It wasn’t pretty, but Kamaru Usman proved he’s the best welterweight since Georges St-Pierre

Kamaru Usman, UFC 235
Image via @ufc on Instagram

Not even Fight Island can compare to the sort of isolated distance UFC champion Kamaru Usman is putting between himself and the rest of the welterweight division. He didn’t leave UFC 251 as the people’s champ, but through his lopsided win over Jorge Masvidal, the reigning welterweight king did manage to prove, unequivocally, that he’s the best the division has seen since Georges St-Pierre.

There’s no denying the boo birds would have been in full force if the UFC allowed fans to attend its sundered tropical island event, which looked like a crossbreed of “Mortal Kombat” and David Fincher’s “Fight Club.” The Twitter birds have already been chirping unrelentingly with complaints.

Usman did what he needed to do to defend his throne in dominant fashion, while assuring he took the least amount of damage in doing so. He implemented the exact grappling-heavy game plan that every talking head—ranging on an MMA aficionado scale of Daniel Cormier to Stephen A. Smith—predicted as his best path to victory.

Yet, MMA fans seemed aghast when he utilized those very tactics against a menacing striker that turned a standout athlete like Ben Askren into a walking highlight reel.

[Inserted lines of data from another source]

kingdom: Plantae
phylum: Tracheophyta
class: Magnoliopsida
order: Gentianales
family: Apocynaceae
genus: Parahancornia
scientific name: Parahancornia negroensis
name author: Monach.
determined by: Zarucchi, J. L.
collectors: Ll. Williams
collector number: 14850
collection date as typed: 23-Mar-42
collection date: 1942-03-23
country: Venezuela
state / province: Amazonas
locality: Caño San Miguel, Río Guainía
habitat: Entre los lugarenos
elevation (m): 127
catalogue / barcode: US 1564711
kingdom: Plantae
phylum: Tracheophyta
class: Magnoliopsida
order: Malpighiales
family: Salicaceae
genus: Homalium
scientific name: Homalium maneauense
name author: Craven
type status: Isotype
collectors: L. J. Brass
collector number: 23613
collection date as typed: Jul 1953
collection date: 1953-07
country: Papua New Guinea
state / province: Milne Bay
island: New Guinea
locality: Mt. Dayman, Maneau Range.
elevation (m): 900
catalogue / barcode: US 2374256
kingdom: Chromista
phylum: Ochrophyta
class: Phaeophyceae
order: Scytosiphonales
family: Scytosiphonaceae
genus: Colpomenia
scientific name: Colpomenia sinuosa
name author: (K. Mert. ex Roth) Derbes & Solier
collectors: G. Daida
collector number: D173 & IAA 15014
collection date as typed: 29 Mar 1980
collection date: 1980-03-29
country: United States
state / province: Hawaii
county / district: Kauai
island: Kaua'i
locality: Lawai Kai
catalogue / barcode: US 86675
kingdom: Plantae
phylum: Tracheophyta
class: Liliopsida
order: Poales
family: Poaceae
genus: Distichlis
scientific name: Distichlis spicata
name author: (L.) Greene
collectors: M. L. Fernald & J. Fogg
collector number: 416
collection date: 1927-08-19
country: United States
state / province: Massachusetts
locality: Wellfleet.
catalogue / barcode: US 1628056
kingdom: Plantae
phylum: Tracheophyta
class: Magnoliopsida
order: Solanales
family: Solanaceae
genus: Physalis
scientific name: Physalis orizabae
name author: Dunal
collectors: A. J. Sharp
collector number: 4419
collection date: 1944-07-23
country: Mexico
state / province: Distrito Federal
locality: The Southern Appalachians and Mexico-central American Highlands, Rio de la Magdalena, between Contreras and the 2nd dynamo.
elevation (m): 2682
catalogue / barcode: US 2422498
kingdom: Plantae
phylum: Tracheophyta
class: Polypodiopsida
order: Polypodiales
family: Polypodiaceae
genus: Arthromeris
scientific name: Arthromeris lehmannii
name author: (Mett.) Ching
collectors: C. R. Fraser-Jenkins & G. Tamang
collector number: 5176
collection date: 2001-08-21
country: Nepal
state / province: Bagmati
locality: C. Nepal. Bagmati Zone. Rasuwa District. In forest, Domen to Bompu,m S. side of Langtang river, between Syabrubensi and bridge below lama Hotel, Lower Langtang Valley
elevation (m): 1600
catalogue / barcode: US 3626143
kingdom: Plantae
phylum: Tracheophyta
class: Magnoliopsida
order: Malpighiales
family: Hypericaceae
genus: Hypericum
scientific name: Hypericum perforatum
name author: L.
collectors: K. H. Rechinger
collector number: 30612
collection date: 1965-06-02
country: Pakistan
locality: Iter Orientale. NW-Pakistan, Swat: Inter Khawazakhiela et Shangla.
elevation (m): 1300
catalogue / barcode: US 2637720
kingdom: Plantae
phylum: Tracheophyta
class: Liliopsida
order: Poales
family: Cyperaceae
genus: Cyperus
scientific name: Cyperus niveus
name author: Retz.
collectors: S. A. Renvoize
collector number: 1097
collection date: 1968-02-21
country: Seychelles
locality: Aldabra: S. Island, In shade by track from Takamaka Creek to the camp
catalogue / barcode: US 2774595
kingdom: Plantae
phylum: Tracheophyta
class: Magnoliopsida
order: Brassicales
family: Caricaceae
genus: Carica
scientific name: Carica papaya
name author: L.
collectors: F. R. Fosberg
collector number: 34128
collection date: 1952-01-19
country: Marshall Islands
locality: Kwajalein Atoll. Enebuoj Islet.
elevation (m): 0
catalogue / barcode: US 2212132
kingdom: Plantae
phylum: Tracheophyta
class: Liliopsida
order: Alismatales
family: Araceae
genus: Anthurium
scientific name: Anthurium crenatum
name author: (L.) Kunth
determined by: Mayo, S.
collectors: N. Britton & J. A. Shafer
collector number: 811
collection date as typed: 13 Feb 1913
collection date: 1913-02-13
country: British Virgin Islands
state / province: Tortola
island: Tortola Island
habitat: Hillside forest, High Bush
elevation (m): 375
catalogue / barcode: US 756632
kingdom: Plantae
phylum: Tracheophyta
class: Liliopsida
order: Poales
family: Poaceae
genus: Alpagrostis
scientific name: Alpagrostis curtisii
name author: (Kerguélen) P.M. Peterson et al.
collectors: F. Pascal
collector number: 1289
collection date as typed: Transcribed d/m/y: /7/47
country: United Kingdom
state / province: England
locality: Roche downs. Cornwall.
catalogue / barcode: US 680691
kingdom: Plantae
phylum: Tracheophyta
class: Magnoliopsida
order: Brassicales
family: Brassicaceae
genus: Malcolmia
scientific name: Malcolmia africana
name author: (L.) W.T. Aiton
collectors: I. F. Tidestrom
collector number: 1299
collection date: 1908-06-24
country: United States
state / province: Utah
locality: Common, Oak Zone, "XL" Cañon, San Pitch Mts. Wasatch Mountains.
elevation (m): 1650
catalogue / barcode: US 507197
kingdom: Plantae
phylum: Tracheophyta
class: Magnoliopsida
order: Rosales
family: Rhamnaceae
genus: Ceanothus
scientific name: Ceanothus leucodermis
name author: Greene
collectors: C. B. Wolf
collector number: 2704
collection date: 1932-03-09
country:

There were shades of Randy Couture with the clinch-work against the cage, Chris Leben with the foot stomps and Khabib Nurmagomedov with the relentless grappling pursuits in Usman’s five-round shutout over Masvidal. More importantly, however, the dominance was reminiscent of arguably the greatest fighter in MMA history, Georges St-Pierre.

Sure, there was nothing flashy about Usman’s performance, but he did manage to shut down a dangerous knockout artist that has put more grown men to sleep than Bob Ross. St-Pierre made a name off taking opponents out of their comfort zone and being well-rounded enough to compete in all aspects of a fight—whether it’s standing, in the clinch or on the ground.

There are no glaring holes in Usman’s game, and we haven’t seen that since St-Pierre was running out of UFC tunnels in his martial arts gi with a karate headband and French rap music blasting in the background.  It’s like the worst case of amnesia has befallen a fan base that has somehow forgotten Usman’s brutal, “Fight of the Night” slugfest with Colby Covington last December.

His victory over Masvidal tied St-Pierre’s UFC record (12) for the longest win streak in the welterweight division.

So he already walks alongside MMA royalty in his sustained dominance in the promotion. That isn’t to say he’s anywhere close to actually overtaking St-Pierre as the best the division has ever seen. The French-Canadian legend completed and compiled the sort of hit list that would make Jason Bourne envious.

Make no mistake, this isn’t some veiled attempt to rush the baton to Kamaru Usman as the greatest welterweight of all time. With only two successful title defenses, he still has a ways to go before that can even be a legitimate discussion.

But there’s also no arguing the fact that he’s the best the division has seen since St-Pierre relinquished the title and blindsided the world with an early retirement. In just his last five fights alone, he ran through two former UFC champions in Tyron Woodley and Rafael dos Anjos, stopped a former interim champ in Covington and dominated two respectable, yet terrifying, veteran contenders in Masvidal and Demian Maia.

Go ahead and stick a fork in that argument. It’s kaput at this point—over and done.

Masvidal should be respected for stepping up and accepting the fight on six days’ notice, but Usman deserves the same credit for staying in and agreeing to compete against a completely different opponent after Gilbert Burns was forced off the card. Adjusting to new opponents on the fly at that level is no cakewalk.

Perhaps the only lingering criticism surrounding Usman is the fact that he utilized his world-class grappling to coast to a decision win over a true fan favorite in Masvidal. In a blended sport filled with combat experts from all aspects, people only cheer for the art when their guy is winning. Anything outside of that is perceived as irredeemably boring.

“We’re risking our lives in there,” Usman wisely pointed out at the post-fight press conference. “What’s the point of training each and every day and going in and just slugging around and taking punches? You train to be able to make someone miss, to be able to control them in a certain way.”

This makes the St-Pierre comparisons even more intriguing considering the former champ was the king of implementing effective strategies and shutting down opponents. If people want to bash Usman for not having a shtick to go along with his UFC gold, it’s their prerogative as paying customers of a show to take that stance.

But flamboyancy and manufactured drama can only get a fighter so far in a sport with the slimmest margin for error at the top of the heap. Kamaru Usman is digging his toes into the backs of the best fighters on the planet and prioritizing making history, rather than simply being a part of it.